◆ Texto para leer ◆
..............................
Costa Rica: Tecnologías como dispositivos de integración
En noviembre pasado, el jueves 10 para ser exactos, Aureliano Morales López sintió, a sus 18 años, que los nervios se le mezclaban con la emoción, como un torbellino encerrado en su pecho de piel morena.
En el Teatro Bomberos, del Parque de Diversiones, se sentía lejos de casa. No en un sentido metafórico sino literal: su hogar es Sepecue, en Alta Talamanca, río arriba en el corazón de las montañas cercanas al Caribe sur de nuestro país, muy lejos de la Uruca, donde la espera ponía a prueba su paciencia y sus nervios.
Para llegar a ese momento, a la final del Festival Estudiantil de las Artes (FEA), Aureliano tuvo que recorrer un largo trecho. Montarse en una lancha, navegar las aguas del río Telire, arribar al playón de piedra y barro que hace las veces de muelle en la zona de Suretka, en pleno territorio Bribri, y desde allí iniciar un largo recorrido por carretera hasta llegar, muchas horas y muchos kilómetros más tarde, al centro del país.
Eso, entre otras cosas, es ser indígena en Costa Rica: es vivir no solamente lejos, sino al margen; es caminar más que los demás, tener menos oportunidades y mucho más complicadas de aprovechar, es tener que luchar el doble para lograr lo que se propone.
Aureliano lo hizo: caminó más, aprovechó sus oportunidades, luchó el doble para no sentirse él mismo al margen: Aureliano, de torso fuerte y piernas cortas, de colochos largos amarrados en una cola breve, Aureliano color Talamanca. El muchacho, todavía nervioso mientras espera el turno para mostrar su trabajo, está consciente de su camino.
Ese camino comenzó, estrictamente, a inicios de ese año 2016, cuando a él y sus compañeros del Liceo de Sepecue les propusieron participar en el FEA que, en esa edición, trabajaría bajo la temática de hacer un alto al bullying .
A Aureliano le picaron las manos: quería hacer, en vez de quedarse sentado dejando pasar sus escasos chances. Le picaron las manos porque sabía, en el fondo, que nadie iba a poder hacer un trabajo como el suyo. Sabía, además, que tenía, por fin, las herramientas necesarias a mano.
Fue en el 2015 cuando al cole llegaron, flotando Telire arriba, dichas herramientas. Como si fueran machetes y palas para el mundo contemporáneo: llegaron computadoras disponibles para todos los estudiantes del colegio –los 111 de ellos–, todos ellos nativos y habitantes de una región poco acostumbrada a la tecnología, menos aún a su uso con fines educativos.
..............................
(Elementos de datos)
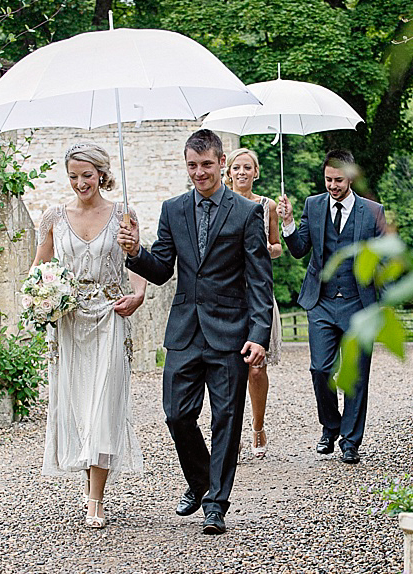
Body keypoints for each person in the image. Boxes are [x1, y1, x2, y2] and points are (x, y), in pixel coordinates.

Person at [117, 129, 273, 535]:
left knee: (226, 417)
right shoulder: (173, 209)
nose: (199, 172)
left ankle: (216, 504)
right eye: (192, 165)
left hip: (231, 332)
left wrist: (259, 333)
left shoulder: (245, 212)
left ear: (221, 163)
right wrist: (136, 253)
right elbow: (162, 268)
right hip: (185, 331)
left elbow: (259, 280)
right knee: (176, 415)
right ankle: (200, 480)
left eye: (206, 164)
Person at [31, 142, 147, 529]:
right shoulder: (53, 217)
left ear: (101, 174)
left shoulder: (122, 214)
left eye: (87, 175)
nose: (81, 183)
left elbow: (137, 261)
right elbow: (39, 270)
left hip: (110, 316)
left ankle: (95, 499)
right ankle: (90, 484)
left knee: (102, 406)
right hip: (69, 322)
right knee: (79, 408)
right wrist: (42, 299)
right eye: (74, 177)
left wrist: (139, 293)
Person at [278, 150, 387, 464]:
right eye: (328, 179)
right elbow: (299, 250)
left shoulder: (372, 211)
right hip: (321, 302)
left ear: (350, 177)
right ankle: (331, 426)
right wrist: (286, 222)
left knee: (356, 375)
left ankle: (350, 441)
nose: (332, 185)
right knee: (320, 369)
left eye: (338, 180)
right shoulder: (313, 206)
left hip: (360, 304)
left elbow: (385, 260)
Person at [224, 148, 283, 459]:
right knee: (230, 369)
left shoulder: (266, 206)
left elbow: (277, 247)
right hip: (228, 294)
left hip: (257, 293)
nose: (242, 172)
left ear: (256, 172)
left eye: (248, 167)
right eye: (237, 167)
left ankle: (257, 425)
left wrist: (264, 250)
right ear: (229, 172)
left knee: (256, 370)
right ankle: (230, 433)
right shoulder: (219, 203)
..............................
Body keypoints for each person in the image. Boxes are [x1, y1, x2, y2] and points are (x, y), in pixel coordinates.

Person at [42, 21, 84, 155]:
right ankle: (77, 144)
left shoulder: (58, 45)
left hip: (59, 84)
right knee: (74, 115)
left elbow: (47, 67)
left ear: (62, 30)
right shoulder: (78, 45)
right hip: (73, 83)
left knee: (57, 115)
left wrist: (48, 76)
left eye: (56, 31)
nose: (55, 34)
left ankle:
..............................
◆ Completa lo siguiente ◆
A. En el texto sobre Aureliano Morales, ¿en qué teatro aguardaba él su turno durante la final del FEA?
B. Prosigue el texto sobre Aureliano Morales a partir de su última oración.

◆ Resultados ◆
A. En el Teatro Bomberos, del Parque de Diversiones.

B.
Así, a inicios del 2016, Aureliano se puso manos a la obra. Valiéndose de la computadora y de la cámara de su teléfono celular, dio forma a un video que mostraba los efectos negativos del bullying , así como distintas formas aplicadas por sus propios compañeros para contrarrestar esa forma de acoso.
No hizo falta que nadie le enseñara cómo hacerlo. Él mismo, antes, durante y después de clases, valiéndose de las herramientas a mano, filmó, editó y musicalizó el video. El talento estaba en él, pero los recursos tecnológicos le dieron una plataforma para exponerlo.
Esas computadoras no arribaron solas, por supuesto. Llegaron como parte del proyecto Aprendizaje con tecnologías móviles en centros educativos indígenas, de la Fundación Omar Dengo, cuya misión es minimizar la brecha de acceso a recursos educativos y tecnológicos en los territorios de nuestros pueblos autóctonos.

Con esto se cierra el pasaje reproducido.